— EXERCISE BRIEF —
Filter the rows below down to every line that contains the string "left". Case counts.

— INPUT —
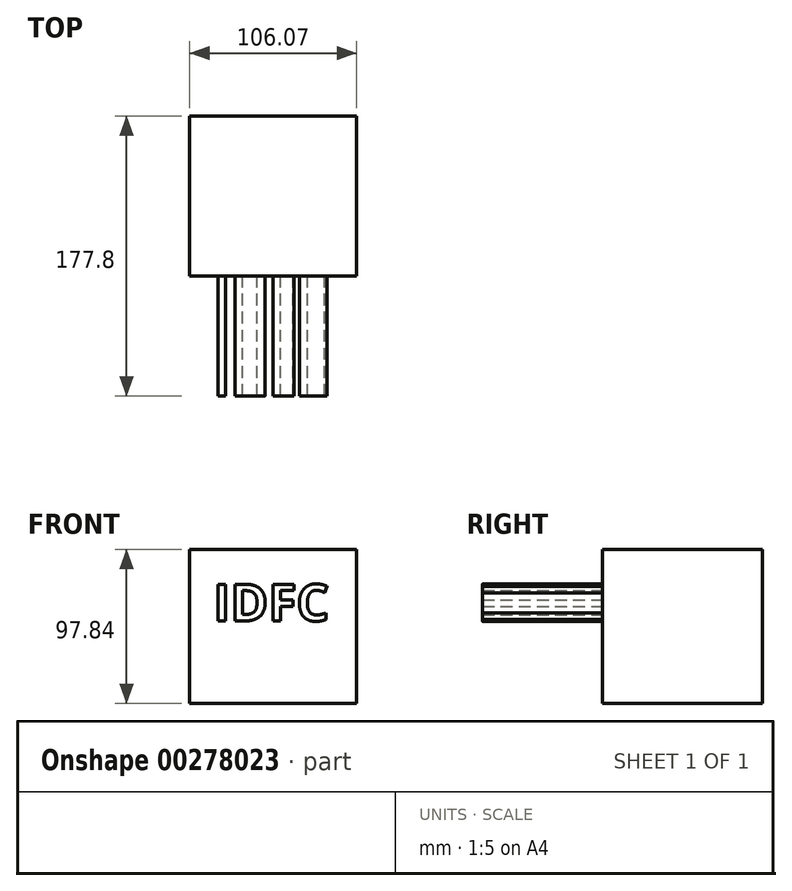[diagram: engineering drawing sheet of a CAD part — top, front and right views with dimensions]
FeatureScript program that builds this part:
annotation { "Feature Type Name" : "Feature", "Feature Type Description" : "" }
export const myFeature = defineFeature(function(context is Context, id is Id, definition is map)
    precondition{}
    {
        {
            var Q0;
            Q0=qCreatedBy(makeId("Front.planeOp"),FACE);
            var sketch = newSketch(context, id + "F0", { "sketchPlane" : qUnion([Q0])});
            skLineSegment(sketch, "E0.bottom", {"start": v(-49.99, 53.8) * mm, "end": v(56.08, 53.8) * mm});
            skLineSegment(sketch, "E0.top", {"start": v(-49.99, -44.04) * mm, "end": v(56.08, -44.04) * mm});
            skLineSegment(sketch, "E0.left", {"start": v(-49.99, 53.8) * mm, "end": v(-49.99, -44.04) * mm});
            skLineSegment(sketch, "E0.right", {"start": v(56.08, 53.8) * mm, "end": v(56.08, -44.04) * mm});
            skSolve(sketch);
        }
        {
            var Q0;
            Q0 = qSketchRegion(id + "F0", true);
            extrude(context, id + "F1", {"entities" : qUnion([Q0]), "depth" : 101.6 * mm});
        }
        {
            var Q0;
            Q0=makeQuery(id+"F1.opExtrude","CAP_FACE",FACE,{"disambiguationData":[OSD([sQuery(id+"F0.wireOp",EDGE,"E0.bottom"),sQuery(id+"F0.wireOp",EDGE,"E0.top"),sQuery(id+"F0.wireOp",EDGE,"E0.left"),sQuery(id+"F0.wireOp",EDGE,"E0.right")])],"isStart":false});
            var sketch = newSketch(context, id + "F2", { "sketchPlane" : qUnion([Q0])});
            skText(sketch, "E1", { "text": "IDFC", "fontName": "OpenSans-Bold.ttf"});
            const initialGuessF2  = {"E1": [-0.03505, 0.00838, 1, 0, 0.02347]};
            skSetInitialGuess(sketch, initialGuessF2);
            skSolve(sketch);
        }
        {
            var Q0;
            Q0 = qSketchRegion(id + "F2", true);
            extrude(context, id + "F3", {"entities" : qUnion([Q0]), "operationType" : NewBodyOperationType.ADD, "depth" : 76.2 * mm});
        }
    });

...

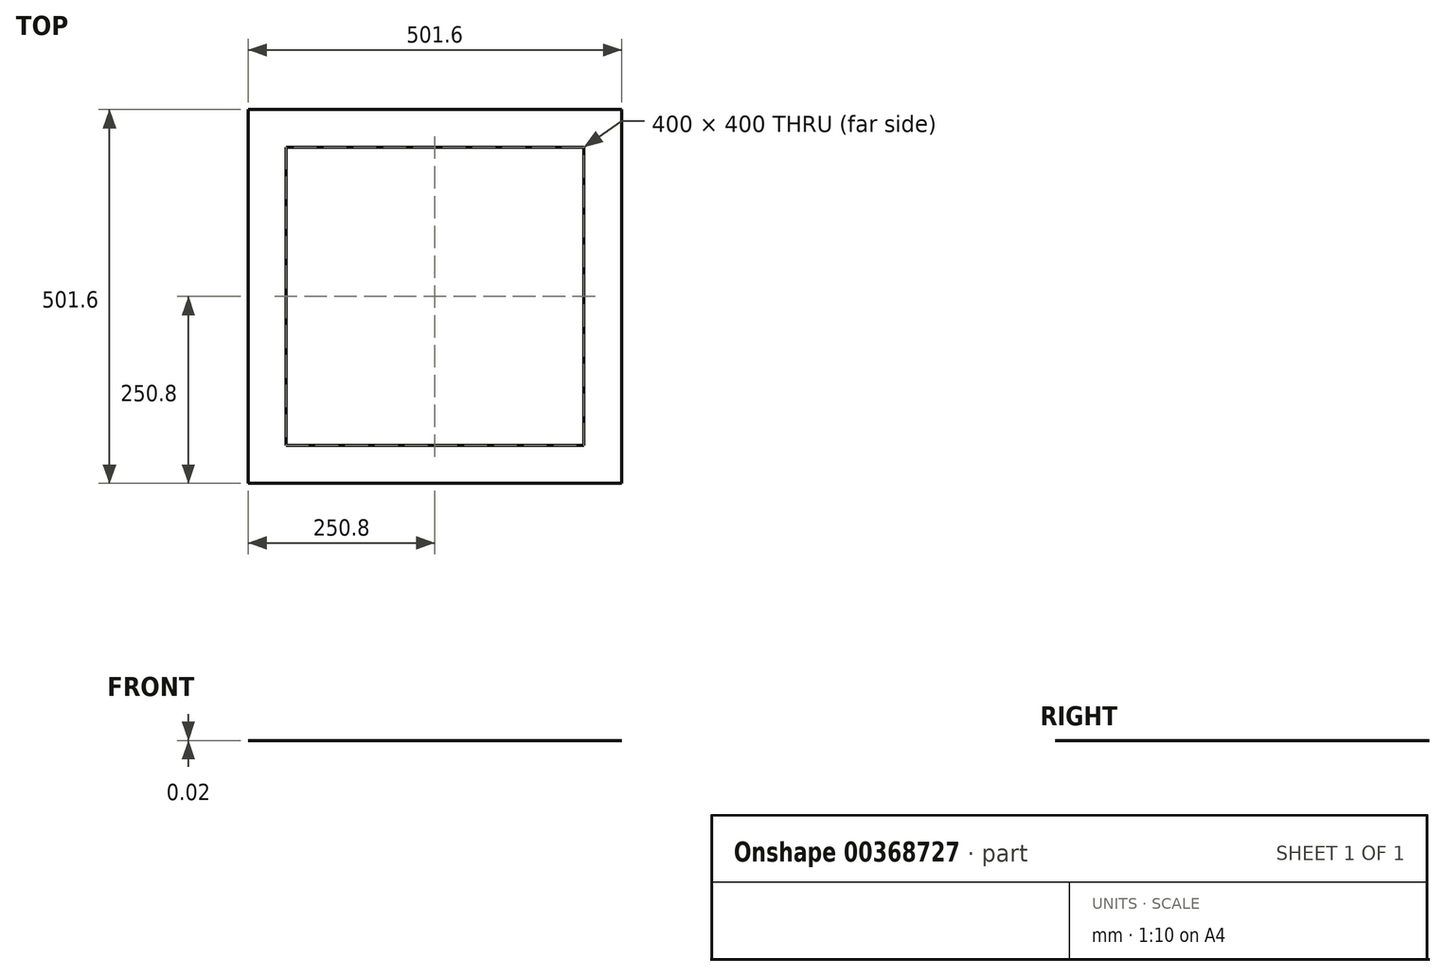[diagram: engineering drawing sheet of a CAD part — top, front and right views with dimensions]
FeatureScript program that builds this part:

— WRITTEN ANSWER —
            skLineSegment(sketch, "E0.left", {"start": v(-49.99, 53.8) * mm, "end": v(-49.99, -44.04) * mm});
            Q0=makeQuery(id+"F1.opExtrude","CAP_FACE",FACE,{"disambiguationData":[OSD([sQuery(id+"F0.wireOp",EDGE,"E0.bottom"),sQuery(id+"F0.wireOp",EDGE,"E0.top"),sQuery(id+"F0.wireOp",EDGE,"E0.left"),sQuery(id+"F0.wireOp",EDGE,"E0.right")])],"isStart":false});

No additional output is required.